It was only 20 years ago that the first digital cameras hit the market. We paid hundreds to take low resolution pictures with hardware that could only store a few photos at a time. While digital photography has improved vastly, it generally still does the same thing, capturing a limited view of what’s in front of us. But now in 2016, things are finally changing with the introduction of 360° images. The ability to create spherical images, where the finished product shows every direction, is not only possible but it’s becoming increasingly accessible. Today, we’re talking about different cameras you can use to create your own 360 material.
#1 Free apps for creating 360° images
From Google is Photo Sphere. Available through the Street View app for Android or iOS, this free app allows you take a series of pictures as you move your phone to capture an entire 360° field. The images are then stitched together to create a single bubble image. The app is very easy to use and allows you to add your images to place they represent on Google maps, or download and share them privately. Because of the integration with Google maps you can also view the images from others around the world. While this may be an accessible option, it definitely will not create professional looking content. When I tried in a small space (my office) I got the first image you see here. While it did look better in an outdoor open space, you still see misalignment and smudging.

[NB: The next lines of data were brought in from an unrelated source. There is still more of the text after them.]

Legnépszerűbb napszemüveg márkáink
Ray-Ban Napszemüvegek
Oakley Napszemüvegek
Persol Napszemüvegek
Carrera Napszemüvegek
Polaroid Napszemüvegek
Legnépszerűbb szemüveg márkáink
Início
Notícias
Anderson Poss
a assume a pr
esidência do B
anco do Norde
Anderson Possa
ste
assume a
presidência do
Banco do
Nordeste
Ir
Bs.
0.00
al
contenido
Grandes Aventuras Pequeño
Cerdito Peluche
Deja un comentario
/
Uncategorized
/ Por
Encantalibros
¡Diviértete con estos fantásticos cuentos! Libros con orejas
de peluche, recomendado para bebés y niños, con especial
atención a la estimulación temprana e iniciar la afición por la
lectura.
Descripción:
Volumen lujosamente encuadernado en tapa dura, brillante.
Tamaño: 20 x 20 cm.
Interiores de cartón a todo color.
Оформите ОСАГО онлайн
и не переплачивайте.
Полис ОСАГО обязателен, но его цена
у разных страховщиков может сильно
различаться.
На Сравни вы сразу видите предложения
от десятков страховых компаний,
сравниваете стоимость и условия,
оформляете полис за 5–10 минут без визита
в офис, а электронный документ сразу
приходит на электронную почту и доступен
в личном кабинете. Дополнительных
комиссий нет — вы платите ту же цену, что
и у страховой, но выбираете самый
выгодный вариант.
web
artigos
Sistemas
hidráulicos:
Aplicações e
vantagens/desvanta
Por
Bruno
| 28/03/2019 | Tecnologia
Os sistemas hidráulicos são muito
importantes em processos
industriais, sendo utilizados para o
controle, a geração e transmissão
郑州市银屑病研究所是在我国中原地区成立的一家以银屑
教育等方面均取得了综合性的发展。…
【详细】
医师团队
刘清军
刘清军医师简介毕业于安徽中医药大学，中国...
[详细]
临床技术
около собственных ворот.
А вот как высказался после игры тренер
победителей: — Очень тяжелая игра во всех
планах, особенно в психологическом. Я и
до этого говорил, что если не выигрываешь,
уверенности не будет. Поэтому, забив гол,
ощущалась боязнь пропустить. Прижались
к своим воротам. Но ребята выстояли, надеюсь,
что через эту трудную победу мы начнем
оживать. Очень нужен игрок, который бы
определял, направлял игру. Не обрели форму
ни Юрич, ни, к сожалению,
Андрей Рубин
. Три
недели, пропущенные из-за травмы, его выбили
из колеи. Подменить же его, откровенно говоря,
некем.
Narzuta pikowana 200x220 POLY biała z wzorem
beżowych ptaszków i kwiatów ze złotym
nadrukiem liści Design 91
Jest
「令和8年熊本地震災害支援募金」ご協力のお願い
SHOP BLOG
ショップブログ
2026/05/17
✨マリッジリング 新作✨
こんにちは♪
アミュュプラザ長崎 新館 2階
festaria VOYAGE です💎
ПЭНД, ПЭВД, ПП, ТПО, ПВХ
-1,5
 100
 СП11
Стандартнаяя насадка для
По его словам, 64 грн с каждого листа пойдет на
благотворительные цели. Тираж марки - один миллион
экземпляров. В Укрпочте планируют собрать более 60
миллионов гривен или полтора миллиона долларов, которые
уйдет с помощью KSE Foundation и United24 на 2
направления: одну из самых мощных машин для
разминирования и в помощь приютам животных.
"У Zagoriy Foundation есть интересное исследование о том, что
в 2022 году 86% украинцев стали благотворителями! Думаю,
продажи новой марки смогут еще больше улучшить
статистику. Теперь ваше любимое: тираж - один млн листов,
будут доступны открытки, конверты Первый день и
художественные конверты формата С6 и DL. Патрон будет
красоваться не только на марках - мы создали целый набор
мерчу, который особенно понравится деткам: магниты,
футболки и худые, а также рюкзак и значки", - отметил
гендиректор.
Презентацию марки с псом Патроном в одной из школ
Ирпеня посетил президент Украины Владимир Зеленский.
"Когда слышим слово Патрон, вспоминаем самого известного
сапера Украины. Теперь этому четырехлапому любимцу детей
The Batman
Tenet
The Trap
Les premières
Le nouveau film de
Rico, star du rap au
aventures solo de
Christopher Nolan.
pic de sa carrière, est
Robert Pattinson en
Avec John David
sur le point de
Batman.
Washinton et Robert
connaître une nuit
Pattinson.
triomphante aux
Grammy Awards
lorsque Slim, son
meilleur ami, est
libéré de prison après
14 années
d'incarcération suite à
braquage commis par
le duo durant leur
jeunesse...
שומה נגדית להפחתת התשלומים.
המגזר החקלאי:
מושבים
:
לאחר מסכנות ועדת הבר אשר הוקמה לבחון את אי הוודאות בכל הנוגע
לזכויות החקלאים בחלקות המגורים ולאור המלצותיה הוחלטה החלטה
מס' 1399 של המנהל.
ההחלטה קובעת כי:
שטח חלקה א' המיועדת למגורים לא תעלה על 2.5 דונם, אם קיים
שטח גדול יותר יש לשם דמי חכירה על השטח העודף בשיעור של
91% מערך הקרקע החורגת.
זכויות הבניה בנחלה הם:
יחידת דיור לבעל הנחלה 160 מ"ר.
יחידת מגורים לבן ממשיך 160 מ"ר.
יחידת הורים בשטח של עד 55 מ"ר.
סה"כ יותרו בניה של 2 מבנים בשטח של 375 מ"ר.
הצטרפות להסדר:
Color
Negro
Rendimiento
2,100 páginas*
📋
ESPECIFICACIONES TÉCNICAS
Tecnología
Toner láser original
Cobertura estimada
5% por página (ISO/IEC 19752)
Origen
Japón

Another option is Bubbli. Only available for iOS this free app does essentially the same thing as the previous app, but the photo taking method differs slightly. Instead of moving your camera a bit at a time, taking pictures, with Bubbli you move your camera in a sweeping fashion while Bubbli takes continuous images. Perhaps this is why I found that Bubbli created a smoother overall product. The downside of Bubbli is that the bubbles you create can only be viewed online. They cannot be downloaded as an image file to be edited and used elsewhere. See a few bubbli images I captured below.
#2 Freedom360 GoPro Mount
The Freedom 360 is a new piece of hardware, but it isn’t a dedicated 360 camera. This mount allows you to connect 6 GoPros to get full 360° coverage with no blind spots. This mount would be a great addition if you already create with GoPros as you do not need any new tech. The downside is that your images or film are not automatically stitched together for you. You do need separate software that you can get from 360Freedom as well. Below is a 360° video experience created with this set up by KonceptVR and Absolut.
#3 Dedicated 360° cameras
On the more accessible end we have the immensely popular Ricoh Theta and the newer Ricoh Theta S. These small cameras fit in the palm of your hand and capture VR ready content with the click of a button. Major benefits include 1.5 hours of recording time, and included accompanying app and software that let you capture remotely, edit, and live stream. At $349.95 it is also pretty affordable for businesses and freelancers. Check out a compliation of images and video captured with the Ricoh Theta S below:
Lastly we have the Bublcam. It is a spherical camera with multiple lenses that allow you capture the entire spherical range with no blindspots. The camera can be controlled either from the hardware or remotely from the associated app. One great thing about the bubl camera is that you can add addtional storage through microsd card to increase the space for images and video. At $799, this is definitely an investment, but it creates stunning images perfect for professional use.
Soon you will be able to annotate images from these cameras (all except for Bubbli) with ThingLink's new VR editor! Instead of just the 360° experience viewers will be able to explore the images and videos in both mobile and VR mode, and open tags that give more information on details in the capture. More than simply the original visual, readers can unlock text, images, and more.